The country risks total collapse. Therefore, the seeming liberation of Misratah appears to mark a shift in the Libyan war; the decision by Qadhafi to withdraw forces can be interpreted as either the first step toward the end of the war (for reasons explained above) or as the start of a new phase. There is a risk that the tribal leadership may be able to put pressure on the insurgents themselves in an effort to divide and conquer. So far, various Libyan elements, nit only from the East, have gathered and united along the common goal of eliminating Qadhafi. The situation might be similar to that which ensued in Afghanistan after the ousting of the Soviet forces and in Somalia after the collapse of the Said Barre dictatorship. Therefore, while the likelihood of an ultimate Qadhafi defeat has increased, in consideration of the various scenarios around Misratah, the war for Libya could last much longer still.

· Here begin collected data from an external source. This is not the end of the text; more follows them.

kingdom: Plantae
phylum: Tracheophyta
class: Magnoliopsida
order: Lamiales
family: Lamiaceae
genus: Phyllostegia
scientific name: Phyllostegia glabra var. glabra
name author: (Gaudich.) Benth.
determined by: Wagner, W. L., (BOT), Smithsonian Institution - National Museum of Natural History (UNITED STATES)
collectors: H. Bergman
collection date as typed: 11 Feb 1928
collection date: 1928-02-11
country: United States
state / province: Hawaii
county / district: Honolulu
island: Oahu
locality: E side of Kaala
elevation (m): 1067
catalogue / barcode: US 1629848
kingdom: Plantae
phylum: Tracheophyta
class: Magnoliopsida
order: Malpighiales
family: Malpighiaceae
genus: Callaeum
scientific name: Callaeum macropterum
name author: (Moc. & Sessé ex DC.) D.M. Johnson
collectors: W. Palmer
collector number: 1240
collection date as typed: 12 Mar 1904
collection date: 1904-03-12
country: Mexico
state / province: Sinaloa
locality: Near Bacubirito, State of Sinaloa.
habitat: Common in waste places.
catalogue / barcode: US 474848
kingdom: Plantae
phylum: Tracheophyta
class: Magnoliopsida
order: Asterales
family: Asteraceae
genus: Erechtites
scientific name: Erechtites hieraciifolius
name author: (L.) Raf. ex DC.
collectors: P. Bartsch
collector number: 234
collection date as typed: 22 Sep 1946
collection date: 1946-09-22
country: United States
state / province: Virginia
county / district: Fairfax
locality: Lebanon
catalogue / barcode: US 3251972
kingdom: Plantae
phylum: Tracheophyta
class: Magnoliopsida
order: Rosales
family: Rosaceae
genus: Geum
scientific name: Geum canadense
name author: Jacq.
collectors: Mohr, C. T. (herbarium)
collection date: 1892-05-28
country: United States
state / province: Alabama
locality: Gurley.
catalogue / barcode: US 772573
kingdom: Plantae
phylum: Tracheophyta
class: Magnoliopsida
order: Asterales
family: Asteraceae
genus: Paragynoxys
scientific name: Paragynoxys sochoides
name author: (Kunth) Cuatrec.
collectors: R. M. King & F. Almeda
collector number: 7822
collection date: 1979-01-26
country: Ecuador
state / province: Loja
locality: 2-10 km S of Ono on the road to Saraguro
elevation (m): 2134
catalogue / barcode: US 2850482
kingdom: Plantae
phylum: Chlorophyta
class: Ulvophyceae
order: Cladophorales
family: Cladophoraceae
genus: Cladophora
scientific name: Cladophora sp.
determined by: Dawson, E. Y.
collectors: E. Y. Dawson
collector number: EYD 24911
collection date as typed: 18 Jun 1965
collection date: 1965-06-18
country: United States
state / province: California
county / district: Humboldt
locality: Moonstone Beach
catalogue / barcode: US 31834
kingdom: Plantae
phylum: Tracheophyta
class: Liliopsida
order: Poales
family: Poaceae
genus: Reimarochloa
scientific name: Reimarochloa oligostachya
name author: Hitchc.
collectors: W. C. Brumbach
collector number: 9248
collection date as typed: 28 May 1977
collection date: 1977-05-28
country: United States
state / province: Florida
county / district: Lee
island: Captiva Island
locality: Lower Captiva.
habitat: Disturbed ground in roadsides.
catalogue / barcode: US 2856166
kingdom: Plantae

Qadhafi can still decide whether to leave ‘peacefully’ or to draw out the conflict, until NATO will no longer be able to divert the pressure to deploy ground troops. Senator McCain’s visit to Benghazi may be interpreted as a move in this direction. Of course, there is also the issue, raised in the Newnations April update, that NATO still has little understanding of the makeup of the insurgent groups. NATO has sent consultants to help train Libyan insurgents; crucially they will advise the trainers rather than participate in the training itself. This suggests that western intelligence agencies are heeding at least one of Qadhafi’s warnings, namely that the eastern insurgency includes ‘al-Qaida’ units, otherwise known as Arab Afghans, who have fought against the West in scenarios such as Bosnia, Iraq or Afghanistan in the name of Islamist ideals. Italy, France and the United States have endorsed the Transitional National Council in Benghazi; however, those fighting on the ground represent a mishmash of interests, which may well include Islamic fundamentalist ones, which NATO would be reluctant to endorse (again, the post-Soviet Afghanistan scenario). A prolonged conflict would also help solidify the division between East and West; the formation of two independent states: Cyrenaica and Tripolitania; or of a loose federated union cannot be ruled out. In this respect, the authorities of the ‘liberated’ Misratah and their actions in the next few weeks in reaching out to the Transitional Council in Benghazi or in maintaining a distance will offer more insight into the possibility of a Libyan split.